Coughing and heat rashes are not new, and neither are rainy weather and hot weathers, but the extremes the people are facing now, be it floods in areas that have never experienced floods before or unusually hot weather in a place where “it did not use to be this hot”, are new.

Apart from emissions from vehicles and industries, deforestation and reduced rainfalls have been regularly reported in some of the areas where temperatures have soared, and those who come under the category of sensitive groups, have been suffering the consequences. For many, breathing compromised air leave long term damages to their health.

Some of tree clearings have also taken place in primary forest areas while on a smaller scale, fires have been also reported. Who are monitoring these areas, who are ensuring that the real wealth of a country like Malaysia – that boasts an open relationship between the rains and forests and hence its rich rainforest – is being guarded?

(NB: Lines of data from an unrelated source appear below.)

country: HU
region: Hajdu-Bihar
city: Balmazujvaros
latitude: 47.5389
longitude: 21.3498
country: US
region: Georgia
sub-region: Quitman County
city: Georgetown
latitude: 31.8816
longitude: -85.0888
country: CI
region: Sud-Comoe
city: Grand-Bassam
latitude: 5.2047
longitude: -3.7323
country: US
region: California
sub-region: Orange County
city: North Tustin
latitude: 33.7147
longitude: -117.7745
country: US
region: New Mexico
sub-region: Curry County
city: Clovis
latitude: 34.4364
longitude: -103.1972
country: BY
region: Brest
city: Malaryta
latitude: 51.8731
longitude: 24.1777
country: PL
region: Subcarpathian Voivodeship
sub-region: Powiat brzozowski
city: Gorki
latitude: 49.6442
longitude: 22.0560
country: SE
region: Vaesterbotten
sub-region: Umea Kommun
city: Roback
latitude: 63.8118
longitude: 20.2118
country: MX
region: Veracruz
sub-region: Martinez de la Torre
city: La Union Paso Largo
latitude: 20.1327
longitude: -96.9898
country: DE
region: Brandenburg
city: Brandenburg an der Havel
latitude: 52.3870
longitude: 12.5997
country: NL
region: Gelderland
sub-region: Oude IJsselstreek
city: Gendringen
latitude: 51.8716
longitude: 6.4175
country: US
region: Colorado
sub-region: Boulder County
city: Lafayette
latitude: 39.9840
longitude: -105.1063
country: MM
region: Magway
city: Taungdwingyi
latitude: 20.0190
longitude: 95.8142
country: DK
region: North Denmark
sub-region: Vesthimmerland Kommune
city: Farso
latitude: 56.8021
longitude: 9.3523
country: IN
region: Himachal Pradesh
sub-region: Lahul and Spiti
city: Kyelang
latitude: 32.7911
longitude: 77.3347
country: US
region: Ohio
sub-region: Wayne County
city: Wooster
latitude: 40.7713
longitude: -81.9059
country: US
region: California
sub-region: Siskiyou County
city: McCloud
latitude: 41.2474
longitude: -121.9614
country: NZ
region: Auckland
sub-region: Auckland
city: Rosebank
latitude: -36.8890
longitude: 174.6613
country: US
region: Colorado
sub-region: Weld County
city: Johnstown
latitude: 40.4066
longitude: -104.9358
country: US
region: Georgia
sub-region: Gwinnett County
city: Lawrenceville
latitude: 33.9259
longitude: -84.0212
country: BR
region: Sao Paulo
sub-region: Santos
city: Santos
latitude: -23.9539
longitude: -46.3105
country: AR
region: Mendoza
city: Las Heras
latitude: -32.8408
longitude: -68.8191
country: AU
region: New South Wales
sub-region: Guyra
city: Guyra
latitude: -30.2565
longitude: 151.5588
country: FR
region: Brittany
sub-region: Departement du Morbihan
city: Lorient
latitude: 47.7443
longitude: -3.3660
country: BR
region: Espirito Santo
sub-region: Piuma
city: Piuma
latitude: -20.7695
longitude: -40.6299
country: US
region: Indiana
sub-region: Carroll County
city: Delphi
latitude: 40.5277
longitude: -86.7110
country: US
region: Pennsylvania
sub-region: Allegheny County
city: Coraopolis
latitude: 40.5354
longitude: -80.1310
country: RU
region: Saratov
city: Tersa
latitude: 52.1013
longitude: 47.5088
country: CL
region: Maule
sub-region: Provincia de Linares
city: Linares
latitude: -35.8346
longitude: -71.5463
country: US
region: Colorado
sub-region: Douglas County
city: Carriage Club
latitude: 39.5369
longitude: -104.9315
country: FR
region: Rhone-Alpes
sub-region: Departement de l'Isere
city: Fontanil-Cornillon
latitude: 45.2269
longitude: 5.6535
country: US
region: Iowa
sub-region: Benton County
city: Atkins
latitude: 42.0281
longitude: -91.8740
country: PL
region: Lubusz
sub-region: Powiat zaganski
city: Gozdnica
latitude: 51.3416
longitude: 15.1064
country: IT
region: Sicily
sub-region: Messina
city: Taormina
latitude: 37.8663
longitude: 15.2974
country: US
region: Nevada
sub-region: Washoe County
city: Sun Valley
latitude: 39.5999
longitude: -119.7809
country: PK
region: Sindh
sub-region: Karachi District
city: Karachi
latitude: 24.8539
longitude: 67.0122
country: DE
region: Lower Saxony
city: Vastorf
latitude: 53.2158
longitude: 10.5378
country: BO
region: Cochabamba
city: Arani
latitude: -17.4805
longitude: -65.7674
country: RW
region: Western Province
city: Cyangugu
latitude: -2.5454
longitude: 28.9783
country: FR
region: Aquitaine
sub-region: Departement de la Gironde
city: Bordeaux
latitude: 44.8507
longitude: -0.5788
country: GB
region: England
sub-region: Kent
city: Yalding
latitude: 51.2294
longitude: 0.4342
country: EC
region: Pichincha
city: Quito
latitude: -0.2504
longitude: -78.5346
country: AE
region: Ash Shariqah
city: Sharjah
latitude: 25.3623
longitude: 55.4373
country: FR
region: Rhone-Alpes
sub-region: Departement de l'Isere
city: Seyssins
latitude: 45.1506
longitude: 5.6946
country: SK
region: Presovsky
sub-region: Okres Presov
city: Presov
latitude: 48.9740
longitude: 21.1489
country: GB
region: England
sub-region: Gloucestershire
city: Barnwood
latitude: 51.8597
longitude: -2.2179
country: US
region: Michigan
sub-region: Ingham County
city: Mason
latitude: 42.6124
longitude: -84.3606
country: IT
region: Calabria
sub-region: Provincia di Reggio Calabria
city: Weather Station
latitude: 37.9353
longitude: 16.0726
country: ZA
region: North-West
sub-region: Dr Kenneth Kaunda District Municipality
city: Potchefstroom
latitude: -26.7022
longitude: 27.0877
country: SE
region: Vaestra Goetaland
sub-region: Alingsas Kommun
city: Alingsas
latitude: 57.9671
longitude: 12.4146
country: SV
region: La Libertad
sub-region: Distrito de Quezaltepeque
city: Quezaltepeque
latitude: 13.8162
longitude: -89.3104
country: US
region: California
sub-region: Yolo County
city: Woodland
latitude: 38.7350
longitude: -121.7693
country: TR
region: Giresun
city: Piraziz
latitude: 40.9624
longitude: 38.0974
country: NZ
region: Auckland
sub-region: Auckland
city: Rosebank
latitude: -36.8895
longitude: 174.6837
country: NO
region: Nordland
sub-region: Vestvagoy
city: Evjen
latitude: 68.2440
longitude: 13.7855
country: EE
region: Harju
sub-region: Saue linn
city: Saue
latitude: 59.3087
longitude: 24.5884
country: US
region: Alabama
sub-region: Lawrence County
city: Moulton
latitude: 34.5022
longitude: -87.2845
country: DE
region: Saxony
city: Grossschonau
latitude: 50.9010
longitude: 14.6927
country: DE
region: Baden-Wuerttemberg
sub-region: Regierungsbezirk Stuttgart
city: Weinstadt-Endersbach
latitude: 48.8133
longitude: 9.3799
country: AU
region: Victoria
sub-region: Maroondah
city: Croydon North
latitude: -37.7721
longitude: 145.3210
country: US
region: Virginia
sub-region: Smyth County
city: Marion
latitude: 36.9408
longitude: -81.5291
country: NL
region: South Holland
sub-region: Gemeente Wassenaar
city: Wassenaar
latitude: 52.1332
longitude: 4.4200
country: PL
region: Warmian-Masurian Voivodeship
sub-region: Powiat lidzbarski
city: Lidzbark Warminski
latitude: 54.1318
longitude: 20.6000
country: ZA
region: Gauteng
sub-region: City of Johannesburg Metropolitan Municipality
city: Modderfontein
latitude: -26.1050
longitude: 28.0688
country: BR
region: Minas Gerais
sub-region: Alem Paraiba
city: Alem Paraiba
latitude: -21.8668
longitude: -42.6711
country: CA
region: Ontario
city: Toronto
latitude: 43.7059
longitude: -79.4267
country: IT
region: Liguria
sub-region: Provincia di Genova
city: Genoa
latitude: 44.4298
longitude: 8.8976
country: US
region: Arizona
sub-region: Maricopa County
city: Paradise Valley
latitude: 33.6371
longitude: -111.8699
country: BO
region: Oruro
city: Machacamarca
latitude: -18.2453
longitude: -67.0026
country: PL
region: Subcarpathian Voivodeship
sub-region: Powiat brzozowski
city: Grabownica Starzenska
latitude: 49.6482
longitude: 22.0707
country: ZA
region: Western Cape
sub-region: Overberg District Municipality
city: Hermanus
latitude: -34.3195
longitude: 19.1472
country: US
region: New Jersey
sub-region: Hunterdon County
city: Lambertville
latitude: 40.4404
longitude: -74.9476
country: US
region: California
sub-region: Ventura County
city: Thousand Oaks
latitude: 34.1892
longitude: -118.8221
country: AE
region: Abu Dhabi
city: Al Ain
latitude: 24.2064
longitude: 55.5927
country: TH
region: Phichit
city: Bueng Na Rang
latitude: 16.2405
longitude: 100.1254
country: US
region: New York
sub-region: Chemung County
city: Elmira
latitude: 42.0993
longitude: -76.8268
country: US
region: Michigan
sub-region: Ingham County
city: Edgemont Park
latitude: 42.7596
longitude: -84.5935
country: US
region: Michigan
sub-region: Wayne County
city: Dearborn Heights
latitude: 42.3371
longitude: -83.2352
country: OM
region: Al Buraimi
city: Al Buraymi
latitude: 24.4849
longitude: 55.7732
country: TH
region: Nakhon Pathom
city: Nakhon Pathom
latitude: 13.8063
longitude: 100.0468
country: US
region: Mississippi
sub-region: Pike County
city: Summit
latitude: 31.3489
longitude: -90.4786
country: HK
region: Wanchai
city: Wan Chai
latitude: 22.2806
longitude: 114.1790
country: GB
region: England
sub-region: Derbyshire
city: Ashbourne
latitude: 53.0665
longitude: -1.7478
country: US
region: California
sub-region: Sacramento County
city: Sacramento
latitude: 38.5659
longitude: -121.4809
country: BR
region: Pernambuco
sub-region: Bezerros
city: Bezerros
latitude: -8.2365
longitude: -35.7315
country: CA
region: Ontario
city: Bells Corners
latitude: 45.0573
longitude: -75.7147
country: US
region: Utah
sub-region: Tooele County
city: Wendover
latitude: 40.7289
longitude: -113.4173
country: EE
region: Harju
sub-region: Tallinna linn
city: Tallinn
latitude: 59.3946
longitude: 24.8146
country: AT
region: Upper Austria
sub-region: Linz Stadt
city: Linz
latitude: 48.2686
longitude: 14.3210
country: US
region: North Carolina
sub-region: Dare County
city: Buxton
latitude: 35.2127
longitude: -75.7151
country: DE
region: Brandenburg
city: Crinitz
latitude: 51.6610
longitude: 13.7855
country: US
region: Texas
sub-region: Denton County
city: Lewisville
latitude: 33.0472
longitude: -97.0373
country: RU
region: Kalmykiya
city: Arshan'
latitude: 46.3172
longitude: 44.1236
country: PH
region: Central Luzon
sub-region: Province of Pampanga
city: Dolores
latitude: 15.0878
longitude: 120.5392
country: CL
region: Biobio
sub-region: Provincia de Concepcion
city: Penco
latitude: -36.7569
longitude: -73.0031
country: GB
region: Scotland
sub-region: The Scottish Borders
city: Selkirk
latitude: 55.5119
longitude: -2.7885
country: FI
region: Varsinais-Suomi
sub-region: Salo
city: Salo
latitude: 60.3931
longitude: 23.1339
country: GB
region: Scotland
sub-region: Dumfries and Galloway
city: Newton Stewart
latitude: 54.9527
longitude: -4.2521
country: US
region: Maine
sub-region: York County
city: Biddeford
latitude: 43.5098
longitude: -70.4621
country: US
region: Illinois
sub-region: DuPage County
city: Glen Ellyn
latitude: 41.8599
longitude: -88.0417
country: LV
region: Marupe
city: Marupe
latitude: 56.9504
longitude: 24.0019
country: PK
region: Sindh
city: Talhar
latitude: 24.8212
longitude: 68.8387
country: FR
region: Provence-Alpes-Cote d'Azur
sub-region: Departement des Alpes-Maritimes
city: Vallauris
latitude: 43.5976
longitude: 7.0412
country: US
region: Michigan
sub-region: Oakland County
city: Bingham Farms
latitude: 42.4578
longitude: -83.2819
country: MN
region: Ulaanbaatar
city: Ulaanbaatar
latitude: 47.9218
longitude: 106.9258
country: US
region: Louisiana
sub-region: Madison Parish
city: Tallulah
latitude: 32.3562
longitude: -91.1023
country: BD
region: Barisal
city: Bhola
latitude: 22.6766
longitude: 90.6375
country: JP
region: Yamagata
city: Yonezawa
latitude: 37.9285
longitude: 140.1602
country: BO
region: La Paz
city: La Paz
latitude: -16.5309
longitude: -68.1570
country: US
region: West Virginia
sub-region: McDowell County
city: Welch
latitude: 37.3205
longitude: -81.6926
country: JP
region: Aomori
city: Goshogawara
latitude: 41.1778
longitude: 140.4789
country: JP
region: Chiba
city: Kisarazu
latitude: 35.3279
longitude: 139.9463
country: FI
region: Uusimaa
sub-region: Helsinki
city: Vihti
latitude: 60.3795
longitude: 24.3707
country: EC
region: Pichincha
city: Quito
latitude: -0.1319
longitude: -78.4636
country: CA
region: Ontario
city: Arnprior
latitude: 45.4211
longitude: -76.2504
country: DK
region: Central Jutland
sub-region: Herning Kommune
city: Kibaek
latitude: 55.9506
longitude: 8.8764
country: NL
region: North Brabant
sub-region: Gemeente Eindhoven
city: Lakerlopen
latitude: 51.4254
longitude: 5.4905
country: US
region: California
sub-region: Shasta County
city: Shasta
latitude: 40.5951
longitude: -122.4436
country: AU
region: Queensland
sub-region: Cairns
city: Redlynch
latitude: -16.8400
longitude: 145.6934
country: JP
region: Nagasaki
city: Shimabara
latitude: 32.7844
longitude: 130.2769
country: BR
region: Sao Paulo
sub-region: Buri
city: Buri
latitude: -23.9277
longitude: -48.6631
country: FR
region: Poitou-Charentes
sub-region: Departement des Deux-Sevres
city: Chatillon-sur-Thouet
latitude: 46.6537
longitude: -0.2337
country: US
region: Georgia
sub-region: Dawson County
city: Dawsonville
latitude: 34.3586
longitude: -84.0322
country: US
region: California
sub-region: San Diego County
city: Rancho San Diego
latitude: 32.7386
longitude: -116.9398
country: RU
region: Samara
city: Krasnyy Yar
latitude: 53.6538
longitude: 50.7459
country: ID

While various efforts have been undertaken to tackle carbon emissions including the adoption of renewable sources of energy, planting of trees and conservation efforts, more can still be done especially in sticking to environmental policies in the approval of projects and investments. This will clear the air and reverse the changing local climate trends – and this has been the conviction of many environmentalists who have continued to list out the damages of indiscriminate felling of trees and the clearing of forests.

A hotter weather and less rain has been pointed out as some of the consequences by various environmentalists over the decades.